I’ll show how to partition your SSD Vertex disk keeping the desired alignment to SSD erase block size. The following links were useful to point me that align partitions increase the SSD performance and how to complete the first part of the Journey to set up my Ubuntu+MacBook Pro+Vertex SSD.
You would ask me why don’t follow Ted’s post to make my partition table. Basically because I don’t want to use LVM. There is another important difference between our scenes: he has a Intel SSD with 128KB erase block size and I have a OCZ Vetex SSD with 512KB erase block size and of course it makes difference in the calculations.
$ sudo parted
(parted) unit b
The ‘unit’ command is very important because it makes the ‘print’ command show the start/end partition boundaries in bytes (and not in MB, GB or whatever).
This is my current partition table:
Model: ATA OCZ-VERTEX (scsi)
Disk /dev/sda: 128035676160B
Sector size (logical/physical): 512B/512B
Partition Table: gpt
Number Start End Size File system Name Flags
1 20480B 209735679B 209715200B fat32 EFI System Partition boot
2 209735680B 37656481791B 37446746112B hfs+ Untitled
3 37656985600B 48393879551B 10736893952B ext4 primary boot
4 48393879552B 128035323903B 79641444352B ext4 primary
Now, the very first question: How can I see that the partitions are aligned?
Good one. You just need to ensure that the boundaries can be divided by “erase block size” (EBS). In my case, the Vertex EBS is 512KB (= 512 * 1024B). Getting the 3rd partition as instance: 37656985600 / (512 * 1024) = 71825 (and no rest), so the begining of this partition is aligned.

● ● ●

## What you need to do
1) Answer these questions using the SSD partitioning text.
(a) What erase block size does the writer's OCZ Vertex SSD have?
(b) In what unit does the 'print' command show partition boundaries after the 'unit' command is used?
(c) What file system is on partition 2?
2) Rewrite the paragraph of the SSD partitioning text that begins "You would ask me why" as a short list, keeping its main facts.
3) Continue the SSD partitioning text from the end of its last sentence.
The listing that comes after this text is separate material with no tie to it.

## Records of two-dimensional motion
● ● ●

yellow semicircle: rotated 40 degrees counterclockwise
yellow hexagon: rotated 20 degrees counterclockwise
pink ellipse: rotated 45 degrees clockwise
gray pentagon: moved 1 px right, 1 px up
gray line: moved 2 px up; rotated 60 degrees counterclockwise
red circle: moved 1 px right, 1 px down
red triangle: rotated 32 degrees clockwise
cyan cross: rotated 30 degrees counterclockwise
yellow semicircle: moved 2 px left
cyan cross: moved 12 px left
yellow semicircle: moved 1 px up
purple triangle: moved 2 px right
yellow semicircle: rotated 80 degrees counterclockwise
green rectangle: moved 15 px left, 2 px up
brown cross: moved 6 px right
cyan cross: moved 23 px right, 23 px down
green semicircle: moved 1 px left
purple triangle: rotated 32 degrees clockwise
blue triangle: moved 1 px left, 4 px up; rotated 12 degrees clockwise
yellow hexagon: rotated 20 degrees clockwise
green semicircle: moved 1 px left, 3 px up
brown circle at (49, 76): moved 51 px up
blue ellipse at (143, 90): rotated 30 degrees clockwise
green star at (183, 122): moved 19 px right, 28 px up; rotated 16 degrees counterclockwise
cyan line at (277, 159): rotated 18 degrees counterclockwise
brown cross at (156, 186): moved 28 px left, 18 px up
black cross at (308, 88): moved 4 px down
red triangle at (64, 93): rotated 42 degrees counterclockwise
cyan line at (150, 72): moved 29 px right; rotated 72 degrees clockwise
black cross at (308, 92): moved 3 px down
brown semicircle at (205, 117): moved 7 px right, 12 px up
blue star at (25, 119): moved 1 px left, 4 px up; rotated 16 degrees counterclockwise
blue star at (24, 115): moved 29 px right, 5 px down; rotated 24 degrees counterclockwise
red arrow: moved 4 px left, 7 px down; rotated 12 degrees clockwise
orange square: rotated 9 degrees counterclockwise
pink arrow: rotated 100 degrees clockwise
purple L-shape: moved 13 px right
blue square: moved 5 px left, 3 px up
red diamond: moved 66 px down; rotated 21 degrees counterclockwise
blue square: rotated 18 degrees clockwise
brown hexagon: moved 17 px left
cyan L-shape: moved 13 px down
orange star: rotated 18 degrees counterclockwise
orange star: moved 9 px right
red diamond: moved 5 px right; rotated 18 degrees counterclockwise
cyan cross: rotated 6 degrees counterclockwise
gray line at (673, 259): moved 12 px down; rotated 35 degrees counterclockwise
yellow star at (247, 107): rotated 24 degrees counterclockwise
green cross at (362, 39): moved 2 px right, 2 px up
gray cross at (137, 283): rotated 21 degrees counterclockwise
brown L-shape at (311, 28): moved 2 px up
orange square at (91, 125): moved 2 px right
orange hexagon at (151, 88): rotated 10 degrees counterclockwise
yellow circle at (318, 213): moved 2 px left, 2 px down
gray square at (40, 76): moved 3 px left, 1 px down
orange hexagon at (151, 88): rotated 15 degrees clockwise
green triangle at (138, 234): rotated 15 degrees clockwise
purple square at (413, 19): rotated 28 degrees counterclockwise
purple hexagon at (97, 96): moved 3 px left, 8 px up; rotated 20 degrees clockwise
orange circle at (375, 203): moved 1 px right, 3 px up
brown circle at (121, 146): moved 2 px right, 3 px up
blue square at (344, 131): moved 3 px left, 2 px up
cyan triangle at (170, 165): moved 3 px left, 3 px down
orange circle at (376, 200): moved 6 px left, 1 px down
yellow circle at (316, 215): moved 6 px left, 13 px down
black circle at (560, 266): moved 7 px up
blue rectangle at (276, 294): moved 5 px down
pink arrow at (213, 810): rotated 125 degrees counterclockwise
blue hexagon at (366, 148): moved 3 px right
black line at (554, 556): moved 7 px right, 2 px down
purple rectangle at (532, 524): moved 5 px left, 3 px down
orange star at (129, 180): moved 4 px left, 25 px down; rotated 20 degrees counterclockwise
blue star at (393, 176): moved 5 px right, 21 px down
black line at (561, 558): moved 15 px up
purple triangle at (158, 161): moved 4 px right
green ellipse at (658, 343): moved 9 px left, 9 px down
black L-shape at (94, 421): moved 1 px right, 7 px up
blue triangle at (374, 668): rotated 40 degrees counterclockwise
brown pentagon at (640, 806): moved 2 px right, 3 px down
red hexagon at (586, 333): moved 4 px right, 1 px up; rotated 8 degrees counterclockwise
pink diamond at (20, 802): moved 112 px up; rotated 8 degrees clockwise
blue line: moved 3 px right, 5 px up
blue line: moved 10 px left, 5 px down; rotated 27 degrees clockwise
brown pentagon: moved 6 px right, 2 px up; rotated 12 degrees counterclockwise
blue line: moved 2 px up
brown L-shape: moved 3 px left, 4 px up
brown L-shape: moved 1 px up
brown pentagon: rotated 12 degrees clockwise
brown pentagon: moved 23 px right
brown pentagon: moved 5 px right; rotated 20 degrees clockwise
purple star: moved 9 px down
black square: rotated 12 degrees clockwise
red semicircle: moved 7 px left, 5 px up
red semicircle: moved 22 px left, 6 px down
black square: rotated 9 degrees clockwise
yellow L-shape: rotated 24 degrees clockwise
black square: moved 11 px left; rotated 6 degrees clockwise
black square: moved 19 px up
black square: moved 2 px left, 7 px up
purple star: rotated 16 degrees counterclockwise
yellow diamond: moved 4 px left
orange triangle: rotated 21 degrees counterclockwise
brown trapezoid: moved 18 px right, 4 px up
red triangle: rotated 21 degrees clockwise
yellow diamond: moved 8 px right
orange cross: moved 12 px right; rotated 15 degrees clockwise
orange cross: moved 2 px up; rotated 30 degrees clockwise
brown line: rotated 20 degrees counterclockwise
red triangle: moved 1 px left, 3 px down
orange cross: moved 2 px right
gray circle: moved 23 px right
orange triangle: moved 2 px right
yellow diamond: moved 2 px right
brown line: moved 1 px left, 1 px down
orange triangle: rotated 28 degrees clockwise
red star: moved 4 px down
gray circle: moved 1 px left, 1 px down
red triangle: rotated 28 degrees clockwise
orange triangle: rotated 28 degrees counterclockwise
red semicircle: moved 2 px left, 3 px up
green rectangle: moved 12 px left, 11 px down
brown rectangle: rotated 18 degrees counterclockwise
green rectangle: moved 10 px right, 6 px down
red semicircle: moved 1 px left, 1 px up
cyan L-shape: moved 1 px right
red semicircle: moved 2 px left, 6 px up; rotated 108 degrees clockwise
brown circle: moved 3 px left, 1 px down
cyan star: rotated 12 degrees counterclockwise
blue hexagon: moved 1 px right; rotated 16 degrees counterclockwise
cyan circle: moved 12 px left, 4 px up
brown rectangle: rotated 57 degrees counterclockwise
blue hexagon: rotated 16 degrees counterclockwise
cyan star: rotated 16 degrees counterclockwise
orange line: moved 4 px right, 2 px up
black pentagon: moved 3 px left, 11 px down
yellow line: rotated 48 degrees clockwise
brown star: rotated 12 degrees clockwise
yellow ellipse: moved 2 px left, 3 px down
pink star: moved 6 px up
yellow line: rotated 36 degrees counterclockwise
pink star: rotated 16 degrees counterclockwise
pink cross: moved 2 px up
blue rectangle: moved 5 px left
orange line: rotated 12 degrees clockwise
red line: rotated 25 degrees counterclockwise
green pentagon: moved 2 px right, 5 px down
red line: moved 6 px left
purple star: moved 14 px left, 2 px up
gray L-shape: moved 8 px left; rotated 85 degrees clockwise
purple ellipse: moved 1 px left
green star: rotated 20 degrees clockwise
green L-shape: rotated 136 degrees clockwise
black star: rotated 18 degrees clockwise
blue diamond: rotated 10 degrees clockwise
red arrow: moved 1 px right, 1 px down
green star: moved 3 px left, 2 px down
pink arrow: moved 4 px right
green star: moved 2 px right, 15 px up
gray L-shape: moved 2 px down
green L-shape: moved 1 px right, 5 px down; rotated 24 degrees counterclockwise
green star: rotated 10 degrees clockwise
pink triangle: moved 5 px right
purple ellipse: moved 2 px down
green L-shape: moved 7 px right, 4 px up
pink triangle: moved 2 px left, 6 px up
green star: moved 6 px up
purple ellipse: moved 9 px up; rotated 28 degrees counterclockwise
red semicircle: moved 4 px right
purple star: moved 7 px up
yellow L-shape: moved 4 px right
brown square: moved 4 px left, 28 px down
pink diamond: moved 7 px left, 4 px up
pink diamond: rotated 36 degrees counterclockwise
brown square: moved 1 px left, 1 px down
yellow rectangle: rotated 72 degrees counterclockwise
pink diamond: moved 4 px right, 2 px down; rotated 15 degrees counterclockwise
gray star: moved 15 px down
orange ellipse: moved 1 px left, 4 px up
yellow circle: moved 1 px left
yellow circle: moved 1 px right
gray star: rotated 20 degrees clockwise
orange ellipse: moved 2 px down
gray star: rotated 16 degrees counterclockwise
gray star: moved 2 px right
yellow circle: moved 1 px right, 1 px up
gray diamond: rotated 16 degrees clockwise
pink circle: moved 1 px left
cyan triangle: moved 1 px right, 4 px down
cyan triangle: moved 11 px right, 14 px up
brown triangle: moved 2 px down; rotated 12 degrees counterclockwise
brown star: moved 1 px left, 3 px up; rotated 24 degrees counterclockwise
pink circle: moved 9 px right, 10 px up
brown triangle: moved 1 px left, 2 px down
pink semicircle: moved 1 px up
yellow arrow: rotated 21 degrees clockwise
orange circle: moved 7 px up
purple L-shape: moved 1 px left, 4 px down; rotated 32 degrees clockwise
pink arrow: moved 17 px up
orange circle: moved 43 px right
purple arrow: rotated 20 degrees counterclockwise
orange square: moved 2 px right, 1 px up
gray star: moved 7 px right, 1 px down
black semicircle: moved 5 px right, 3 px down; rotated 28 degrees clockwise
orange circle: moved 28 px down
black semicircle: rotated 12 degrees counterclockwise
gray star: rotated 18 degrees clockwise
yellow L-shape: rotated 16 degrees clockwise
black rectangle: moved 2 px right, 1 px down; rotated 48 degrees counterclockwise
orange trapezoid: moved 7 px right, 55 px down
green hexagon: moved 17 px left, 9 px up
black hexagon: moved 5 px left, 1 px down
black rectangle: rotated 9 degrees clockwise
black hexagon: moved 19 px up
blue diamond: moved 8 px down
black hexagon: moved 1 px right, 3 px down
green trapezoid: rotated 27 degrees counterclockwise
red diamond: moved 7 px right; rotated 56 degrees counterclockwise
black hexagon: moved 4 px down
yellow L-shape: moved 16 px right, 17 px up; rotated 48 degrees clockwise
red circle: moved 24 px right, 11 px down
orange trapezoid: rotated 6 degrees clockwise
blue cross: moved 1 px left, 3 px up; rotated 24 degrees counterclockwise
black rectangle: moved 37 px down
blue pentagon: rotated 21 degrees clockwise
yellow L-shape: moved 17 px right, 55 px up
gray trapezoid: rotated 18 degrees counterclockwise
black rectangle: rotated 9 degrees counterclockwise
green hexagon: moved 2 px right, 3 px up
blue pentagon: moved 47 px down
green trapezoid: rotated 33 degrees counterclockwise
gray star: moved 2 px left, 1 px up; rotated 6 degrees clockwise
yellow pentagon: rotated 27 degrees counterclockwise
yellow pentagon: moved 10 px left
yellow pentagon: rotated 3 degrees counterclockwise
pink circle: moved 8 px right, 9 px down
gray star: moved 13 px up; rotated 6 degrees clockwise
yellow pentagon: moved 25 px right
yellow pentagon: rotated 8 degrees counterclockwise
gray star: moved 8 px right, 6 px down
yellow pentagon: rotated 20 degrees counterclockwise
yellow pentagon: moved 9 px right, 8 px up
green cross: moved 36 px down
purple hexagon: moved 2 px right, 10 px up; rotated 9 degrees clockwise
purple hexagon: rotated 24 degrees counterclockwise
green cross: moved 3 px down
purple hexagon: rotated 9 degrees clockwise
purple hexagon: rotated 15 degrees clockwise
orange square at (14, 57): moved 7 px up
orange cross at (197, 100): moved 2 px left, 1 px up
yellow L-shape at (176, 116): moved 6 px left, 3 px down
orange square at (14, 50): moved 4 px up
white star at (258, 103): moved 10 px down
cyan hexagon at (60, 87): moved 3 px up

● ● ●

## Answers to this exercise
1)
(a) 512KB (512 * 1024B).
(b) Bytes.
(c) hfs+.

2)
- The writer did not follow Ted's post for the partition table because they don't want to use LVM.
- Ted has an Intel SSD with a 128KB erase block size.
- The writer has an OCZ Vertex SSD with a 512KB erase block size.
- This difference changes the calculations.

3)
How did I get this value?
- Get the end boundary of the second partition (37656481791)
- 37656481791 / (512 *1024) = 71824.04
- Get the non-decimal part +1 (71825)
- 71825 *512 * 1024 = 37656985600
So you have the aligned start address of your 3rd partition.
Note that to have a aligned end address, you need to choose a partition size that can be divided by 512KB as well, I’ve chosen 10736893952 (~10GB).
The end address in this case is 37656985600 + 10736893952 – 1 = 48393879551
Below you have the parted command to create the partition:
(parted) mkpart primary 37656985600 48393879551
In the same way I calculated the 4th partition boundaries (/home)
(parted) mkpart primary 48393879552 128035323903
Note that I lost some KB between the 2nd and 3rd partition and at the end of the disk. It’s normal as the second partition is not aligned (maybe MacOS is not prepared to SSD yet?).